The ORChD quoted a neighbor of the Gatsaevs as saying that the Russian security services never try to catch “bandits,” meaning rebel fighters. “They’re afraid of the bandits, because they are armed and might kill them,” the unnamed resident said. “They take away peaceful residents…because they need bags of money. But where will these poor people get money? They haven’t even received compensation [for homes damaged in the war]. And they beat the children and force them to sign what they themselves have made up.” According to the ORChD, the number of such crimes has increased recently.

The hro.org website stated that the five young Prigorodnoe residents have already been released. However, the ORChD reported that a sixth young resident, Bekkhan Bisultanov, was kidnapped earlier, on June 3. His fate remains unknown. According to the group, two of Bisultanov’s brothers were killed – one, in 1999, during the bombardment of Grozny; the other, an eleven year old, in 2001, when a Russian military column opened fired on the village.

The ORChD reported that on June 3, armed raiders in camouflage uniforms and masks kidnapped 21-year-old Ramzan Yunusov from his home the village of Samashki (Achkoi-Martan district), also stealing 2,000 rubles that had been saved for medical treatment for the victim’s ailing mother. According to the ORChD, Yunusov’s father and older brother were abducted in October 2003 by federal forces on the Samashki-Grozny road.

On June 1, some ten men in camouflage uniforms abducted Abubakar Dushukuev, a resident of the village of Urd-Yukhoi (Shatoi district). His whereabouts remain unknown. That same day, some 12 men in camouflage abducted Usman Laiev, a policeman and resident of the settlement of Ilinskaya (Groznensky agricultural district).

Meanwhile, Memorial announced on June 2 that seven relatives of the late Chechen rebel leader Aslan Maskhadov had been freed more than five months after their abduction, the Associated Press reported. Memorial spokesman Dmitry Grushkin said the relatives, including Maskhadov’s elderly sister and brothers, were blindfolded by unknown kidnappers and returned to their homes in and around Grozny on May 31. Citing witnesses, Memorial said security forces under the command of Chechen First Deputy Prime Minister Ramzan Kadyrov had kidnapped the relatives in December.

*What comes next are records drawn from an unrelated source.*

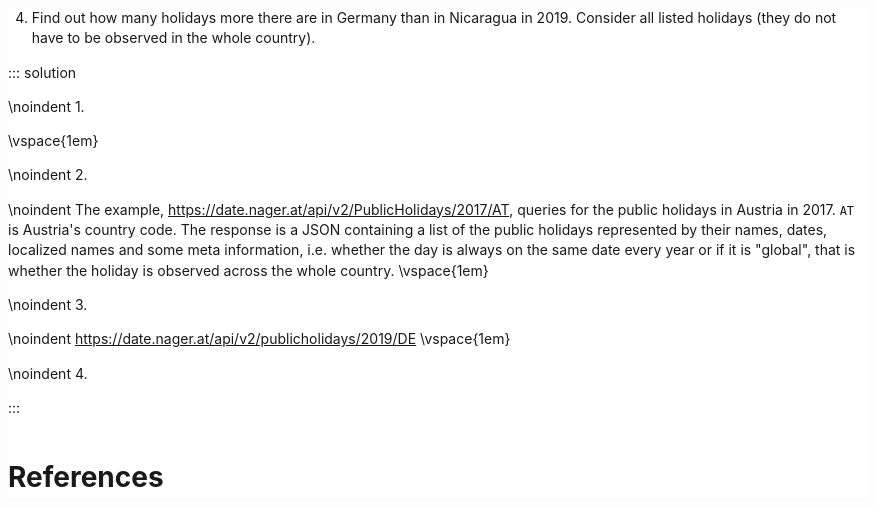 4. Find out how many holidays more there are in Germany than in Nicaragua in 2019. Consider all listed holidays (they do not have to be observed in the whole country).


::: solution

\noindent 1.

```{ .python wd=12_Web_scraping script=holiday_count.py }
```
\vspace{1em}

\noindent 2.

\noindent The example, https://date.nager.at/api/v2/PublicHolidays/2017/AT, queries for the public holidays in Austria in 2017. `AT` is Austria's country code.
The response is a JSON containing a list of the public holidays represented by their names, dates, localized names and some meta information, i.e. whether the day is always on the same date every year or if it is "global", that is whether the holiday is observed across the whole country. \vspace{1em}


\noindent 3.

\noindent https://date.nager.at/api/v2/publicholidays/2019/DE
\vspace{1em}


\noindent 4.

```{ .python .exec wd=12_Web_scraping script=holiday_comparison.py }
```
:::


# References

Maskhadov’s sister, Buchu Abdulkadyrova, told the AP on June 3 that armed people who did not identify themselves took her and nine of her relatives, including two brothers, from their homes on December 2 and drove them to a remote location. “They put us in a brick shack without any conveniences,” she said. “We didn’t have a chance to wash our faces, let alone have a bath, until a week before our release. We looked much worse than coal miners coming back from work: black, dirty and in tatters.” Abdulkadyrova said that though the relatives feared for their fate, the abductors treated them normally and fed them three times a day. “They weren’t beating or abusing us,” she said. “But it was horrible to remain unaware of our fate.”